• **REQUIRED ACTIONS**:
A. Please restate part of the passage on American business in China, starting at the words "In the most" and ending after "(Fig. 26, 27).", and substitute "skilled engineering staff" for "skilled technical staff".
B. In the passage on American business in China, what percentage of companies plan to expand headcount in China in the next year?

___ EXTRACT PROVIDED

That said, Chinese regulators could build support in the American private sector by reducing the number of restricted and prohibited sectors within China’s Catalogue Guiding Foreign Investment prior to the conclusion of BIT negotiations. Steady reductions in investment restrictions in China would be the best sign to international stakeholders that China is serious about undergoing inclusive reforms to its economy, thus building support for passage of a US-China BIT.
Challenge #4 [Tie]: Human Resources
While the majority of issues in the top 10 list are challenges that are unique to foreign companies in China, issues such as human resources difficulties impact all companies doing business there. The issue has been among the top five challenges identified in USCBC’s survey for all eight years that the survey has been conducted.
In the most general terms, American companies are paying wages to their Chinese employees at rates that are higher than their domestic competitors (Fig. 23). Even with that difference, most American companies report that they have been increasing wages between 5 and 10 percent annually for at least the last three years (Fig. 24). USCBC member companies anticipate further wage increases in the coming year, as China’s labor market becomes tighter (Fig. 25). Wages have risen fastest among skilled technical staff and middle management positions, yet turnover remains highest in middle management positions — an indication that these employees are among the most sought after and command higher wages (Fig. 26, 27).
Despite these significant annual wage increases, 55 percent of companies still plan to expand headcount in China in the next year. Although this represents a 15 percent decline from 2013, it still represents a majority of companies, indicating that companies are still actively looking to expand in China despite headwinds (Fig. 28).
In Focus: Impact of China’s environmental pollution
China’s environmental pollution has created a related challenge for USCBC member companies. While environmental pollution can have a broad operational impact for companies, human resources are an important dimension: 40 percent of companies report that air pollution and environmental issues have made it difficult to retain staff and transition international talent to China. Pollution has also increased the use of sick leave by staff in China, and it has forced some companies to change operations in order to comply with new pollution policies (Fig. 29).
Challenge #4 [Tie]: Cost Increases
Cost increases remain a nearly universal concern for American companies operating in China. Unsurprisingly, given its tied rank in the top 10, human resources costs top the list of specific cost concerns. Costs are increasing across the board, however, for energy and utilities, materials, product and operational compliance, and land and rental fees (Fig. 30, 31).
Despite these concerns, few companies report that they reduced or stopped a planned investment in China in the last year — and no companies indicate they did so due to rising costs (Fig. 32, 33). If companies are reaching the threshold for tolerable cost increases in China, it is not yet impacting their investment plans in that market. As one respondent put it, “Costs are increasing at a pace that is difficult to offset.”

______
___ DATA LINES

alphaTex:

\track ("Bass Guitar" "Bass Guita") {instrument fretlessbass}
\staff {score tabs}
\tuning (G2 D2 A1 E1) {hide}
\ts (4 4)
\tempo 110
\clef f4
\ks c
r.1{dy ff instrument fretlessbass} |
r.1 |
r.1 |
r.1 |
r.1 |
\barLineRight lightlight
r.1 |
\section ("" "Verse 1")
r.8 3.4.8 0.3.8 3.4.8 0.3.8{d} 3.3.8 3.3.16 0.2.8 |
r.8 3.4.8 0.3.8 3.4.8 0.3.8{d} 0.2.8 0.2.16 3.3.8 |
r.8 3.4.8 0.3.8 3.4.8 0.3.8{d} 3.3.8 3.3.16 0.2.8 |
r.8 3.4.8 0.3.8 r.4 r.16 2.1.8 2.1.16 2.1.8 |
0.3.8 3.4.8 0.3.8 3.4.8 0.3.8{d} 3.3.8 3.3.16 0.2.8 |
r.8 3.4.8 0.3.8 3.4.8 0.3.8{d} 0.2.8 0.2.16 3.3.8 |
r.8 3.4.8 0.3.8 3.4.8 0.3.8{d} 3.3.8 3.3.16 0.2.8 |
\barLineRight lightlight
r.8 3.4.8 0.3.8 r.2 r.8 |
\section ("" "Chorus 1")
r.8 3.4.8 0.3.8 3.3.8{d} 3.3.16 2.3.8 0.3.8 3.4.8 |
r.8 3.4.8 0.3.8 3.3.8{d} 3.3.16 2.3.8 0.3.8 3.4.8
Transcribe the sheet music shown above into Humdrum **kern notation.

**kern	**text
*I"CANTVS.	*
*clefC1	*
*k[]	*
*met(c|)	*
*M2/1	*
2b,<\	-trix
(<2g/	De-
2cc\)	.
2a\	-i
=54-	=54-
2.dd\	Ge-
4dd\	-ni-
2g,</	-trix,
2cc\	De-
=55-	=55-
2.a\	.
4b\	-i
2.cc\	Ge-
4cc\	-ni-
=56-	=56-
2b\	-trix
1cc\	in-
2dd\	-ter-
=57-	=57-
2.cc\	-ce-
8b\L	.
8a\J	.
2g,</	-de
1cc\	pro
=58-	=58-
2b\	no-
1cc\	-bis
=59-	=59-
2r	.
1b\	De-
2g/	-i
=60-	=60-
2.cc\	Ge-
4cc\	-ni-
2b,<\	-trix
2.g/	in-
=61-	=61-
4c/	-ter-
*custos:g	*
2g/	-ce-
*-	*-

______

• **EXERCISE ANSWERS**:
A.
In the most general terms, American companies are paying wages to their Chinese employees at rates that are higher than their domestic competitors (Fig. 23). Even with that difference, most American companies report that they have been increasing wages between 5 and 10 percent annually for at least the last three years (Fig. 24). USCBC member companies anticipate further wage increases in the coming year, as China’s labor market becomes tighter (Fig. 25). Wages have risen fastest among skilled engineering staff and middle management positions, yet turnover remains highest in middle management positions — an indication that these employees are among the most sought after and command higher wages (Fig. 26, 27).

B. 55 percent